▸ **PROBLEM STATEMENT**: Retype each line of the records below without changing anything.

Records from a data collection:
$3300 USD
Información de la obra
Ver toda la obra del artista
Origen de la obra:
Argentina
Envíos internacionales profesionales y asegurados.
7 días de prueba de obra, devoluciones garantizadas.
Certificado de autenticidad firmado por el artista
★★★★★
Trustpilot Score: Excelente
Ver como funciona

▸ **ANSWER SECTION**:
$3300 USD
Información de la obra
Ver toda la obra del artista
Origen de la obra:
Argentina
Envíos internacionales profesionales y asegurados.
7 días de prueba de obra, devoluciones garantizadas.
Certificado de autenticidad firmado por el artista
★★★★★
Trustpilot Score: Excelente
Ver como funciona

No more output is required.